[ПРЕДОСТАВЛЕННЫЙ ОТРЫВОК]
Однако с таким типом проституции была связана весьма серьезная проблема: подобные предприятия были очень опасны. «Начать с того, что наши девицы жили у черта на куличках, в Вестминстер-роуд, в квартале, где как нельзя лучше четыре сутенера-матроса могли избить попавшихся им в руки французов. Когда мы заговорили об этом с одним приятелем-англичанином, он сказал нам:
— Не делайте этого, это западня! (…) Никогда бы англичанин не дал завлечь себя в такую ловушку! Знаете ли вы, что это за целую милю от Лондона?»
Что вело ими — неудержимое желание или страсть к риску?
Всегда случалось так, что после того как гасили уличные фонари, Стендаль смотрел на Барро с таким выражением, которое не оставляло никаких сомнений по поводу его мотивов: «У нас крепкие кулаки, и мы вооружены». Люссанж придерживался иного мнения.
Проверив свои пистолеты, два друга садятся в фиакр. Вестминстерский мост… улицы без домов, без мостовых, и в одно из мгновений их фиакр чуть было не перевернулся… и вдруг миниатюрный трехэтажный дом. «Если бы не мысль об опасности, уж, конечно, я сюда бы никогда не вошел; я ожидал увидеть трех гнусных шлюх. Это были три очаровательные молоденькие девушки с прекрасными каштановыми волосами, слегка застенчивые, очень приветливые, очень бледные. После нескольких мгновений взаимного смущения перед лицом этой очевидной убогости внутреннего убранства со всеми хозяйственными принадлежностями бедных девиц: маленькой лоханью для стирки, маленького чана и котла для того, чтобы варить дома пиво, испытывавший отвращение Барро захотел уйти:
— Расплатимся и уедем.
— Это их очень обидит, — отвечал я.
— Еще что! Обидит! Плохо же вы их знаете! Они пошлют за новыми клиентами, если не слишком поздно, или за своими любовниками, если тут те же обычаи, что и во Франции.
Но эти доводы нисколько меня не убедили. Меня тронула их нищета, вся эта их крохотная обстановка, очень чистая и очень ветхая. Мы не кончили еще пить чая, как я был с ними на короткой ноге и уже признавался, с трудом объясняясь по-английски, в наших опасениях, как бы нас тут не убили. Их это сильно расстроило. (…)
Ни одна дверь не запиралась — лишний повод для подозрений, когда мы отправились спать. Но какой мог быть прок в дверях и хороших замках? Тоненькие перегородки ударом кулака можно было прошибить в любом месте насквозь, в этом доме все насквозь было слышно. Барро, расположившийся на третьем этаже, над моей головой, крикнул оттуда:
— Если вас будут резать, зовите на помощь…
Я сперва не хотел тушить света; стыдливость моей новой подруги, такой, впрочем, покорной и такой доброй, никак не мирилась с этим. Она заметно испугалась, когда увидала, что я кладу на ночной столик рядом с кроватью, расположенной напротив двери, кинжал и два пистолета… Она была очаровательна, прекрасно сложена, маленькая, бледная».

[Списки пиксельных координат]
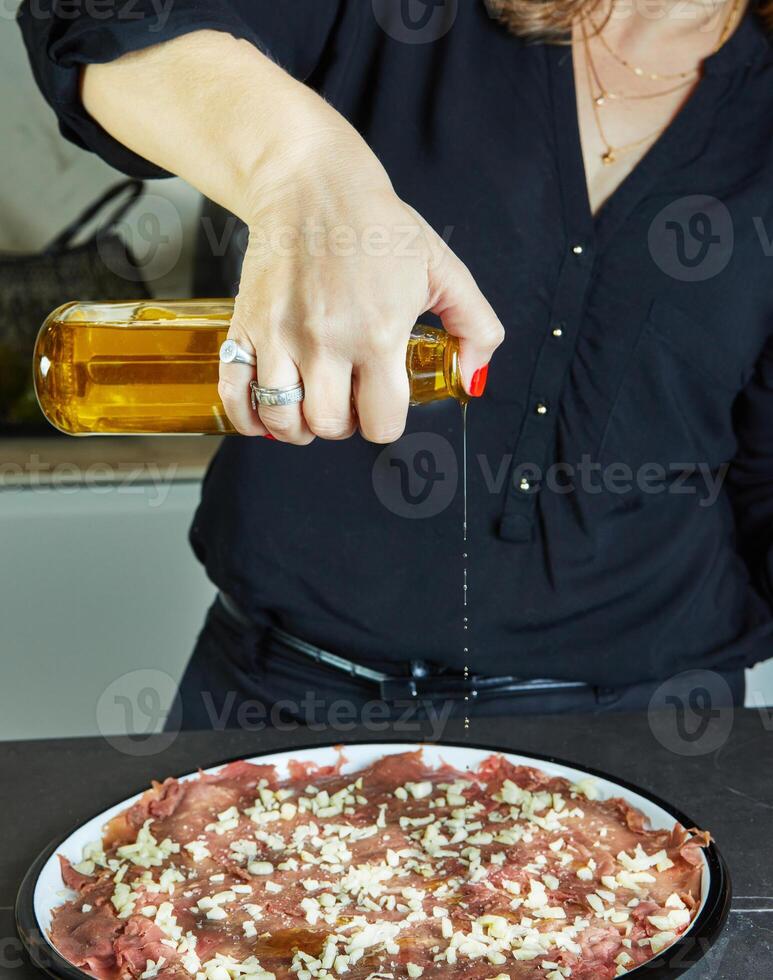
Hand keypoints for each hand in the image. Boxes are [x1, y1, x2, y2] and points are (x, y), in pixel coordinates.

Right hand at [220, 147, 503, 442]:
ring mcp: (281, 336)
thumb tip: (473, 377)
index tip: (381, 403)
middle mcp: (327, 341)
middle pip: (330, 426)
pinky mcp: (245, 326)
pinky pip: (236, 395)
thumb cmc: (377, 225)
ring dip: (298, 425)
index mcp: (379, 333)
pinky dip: (249, 418)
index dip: (384, 421)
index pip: (382, 422)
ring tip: (309, 404)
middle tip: (346, 399)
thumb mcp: (443, 270)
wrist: (311, 184)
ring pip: (283, 420)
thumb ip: (475, 327)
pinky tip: (267, 414)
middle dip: (343, 424)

[ЗАДАНИЕ] Перепишите фрагмент отрывка, начиная со слов «Всегда случалось так, что» и до слов «придерживался иного мнения.», подставив «свечи» вместо «уличные фонари».

[ОТВЕТ]
Всегда случалось так, что после того как гасили свечи, Стендаль смотрел на Барро с таким выражением, которое не оставляло никаких сомнений по поводу его мотивов: «У нас крепкие кулаки, и мы вооружены». Люссанж придерживался иного мнения.